About 10m of wire running around the book shelves tunes up nicely with the ZM-2 Z-match tuner. A 1.5m counterpoise runs around the floor.



Despite all sorts of local electrical noise in the room from fluorescent lights and computers I'm hearing Ross, VK1UN (in Victoria) pretty well.


VK4BV and VK1UN are both decoding me 700km away in opposite directions north and south.

Note that previously VK4BV had me at +10db SNR and now I'm -9 so that's much worse but due to the huge dynamic range WSPR can handle it's great to get a reading at all.

Later it's getting better:



WSPR provides a good platform for evaluating indoor antenna options.

Sunday, April 15, 2012

Progress on the ARNSW Home Brew 40m AM challenge

In spare time I've been working on my entry for the ARNSW home brew group challenge project which is to build a low power AM transmitter for 7.125MHz.

There have been a couple of false starts here. First I ambitiously tried to make a pulse width modulated transmitter but couldn't get it working. Next I tried high level AM modulation using an audio transformer but I think it saturates and I could get only very small modulation with it.

Now I'm trying low level modulation of the IRF510 power stage. This looks distorted but seems to be working pretty well.



The AF board uses a pre-amp with AGC picked up from a recent trash and treasure at Dural (thanks John VK2ASU). For the power stage is a module from Jaycar - I know, a bit slack on my behalf, but an audio power amp is the least interesting bit for me.


The RF board starts with parallel 7.122 crystals pulled as close to 7.125 as I can get, a buffer stage, a driver, an IRF510 final and a low pass filter.


Along the way, the bias on the IRF510 got out of control making a big bang and releasing its smoke.
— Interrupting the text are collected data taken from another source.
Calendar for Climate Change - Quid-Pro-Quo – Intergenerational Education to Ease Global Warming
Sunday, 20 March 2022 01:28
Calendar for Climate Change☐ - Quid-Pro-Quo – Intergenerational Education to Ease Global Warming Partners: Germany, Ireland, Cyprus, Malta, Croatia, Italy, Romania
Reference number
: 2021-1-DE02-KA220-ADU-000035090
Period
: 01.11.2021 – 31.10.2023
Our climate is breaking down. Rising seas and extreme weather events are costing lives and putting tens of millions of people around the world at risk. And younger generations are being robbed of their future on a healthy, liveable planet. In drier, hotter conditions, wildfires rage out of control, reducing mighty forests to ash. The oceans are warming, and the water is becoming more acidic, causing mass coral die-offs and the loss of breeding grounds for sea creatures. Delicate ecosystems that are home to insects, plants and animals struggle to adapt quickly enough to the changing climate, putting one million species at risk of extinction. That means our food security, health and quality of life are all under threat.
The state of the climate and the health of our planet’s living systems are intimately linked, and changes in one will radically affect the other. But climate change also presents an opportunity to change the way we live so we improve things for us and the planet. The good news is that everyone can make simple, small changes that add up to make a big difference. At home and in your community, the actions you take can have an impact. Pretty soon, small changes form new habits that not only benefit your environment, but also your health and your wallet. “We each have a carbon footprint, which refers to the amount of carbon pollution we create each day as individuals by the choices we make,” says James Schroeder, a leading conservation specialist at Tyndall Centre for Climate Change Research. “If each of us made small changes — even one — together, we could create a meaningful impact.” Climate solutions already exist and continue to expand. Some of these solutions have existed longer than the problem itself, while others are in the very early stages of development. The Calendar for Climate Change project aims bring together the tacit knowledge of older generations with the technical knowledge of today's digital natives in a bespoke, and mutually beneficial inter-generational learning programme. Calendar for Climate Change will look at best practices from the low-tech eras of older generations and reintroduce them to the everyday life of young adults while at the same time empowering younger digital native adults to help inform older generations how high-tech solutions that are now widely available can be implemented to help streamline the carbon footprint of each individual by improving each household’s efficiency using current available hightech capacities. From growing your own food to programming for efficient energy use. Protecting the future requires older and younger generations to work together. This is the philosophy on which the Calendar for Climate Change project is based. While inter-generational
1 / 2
I now use a current meter at all times so I can spot thermal runaway before catastrophe strikes.


Happily they are cheap.

Lots of work still to do and I'm very much looking forward to having a contact with this tangled mess.

Saturday, April 07, 2012

Element14 taking Rasberry Pi orders

Now that Rasberry Pi has passed electrical compliance certification I went to take a look and see if I could order one. Previously I've only been able to register interest.

Turns out Element14 will take orders with of up to 1 per person. The supplier lead time is listed at 143 days.

The other bad news is that to get one of these in Australia adds a $12.95 shipping charge to the $38 price of the board taking it to $56.05 once GST is added. Not so cheap, but not so bad for a unix capable single board computer.

Sunday, April 01, 2012

Improving the wspr map

I've been improving my version of the wspr map.


The reddit amateur radio subreddit has been supportive and I'd really like to see this contributed to the main site.

Latest improvements are thicker spot polylines for stronger reports and if you roll over a trace it pops up details of that spot. Any feedback most welcome.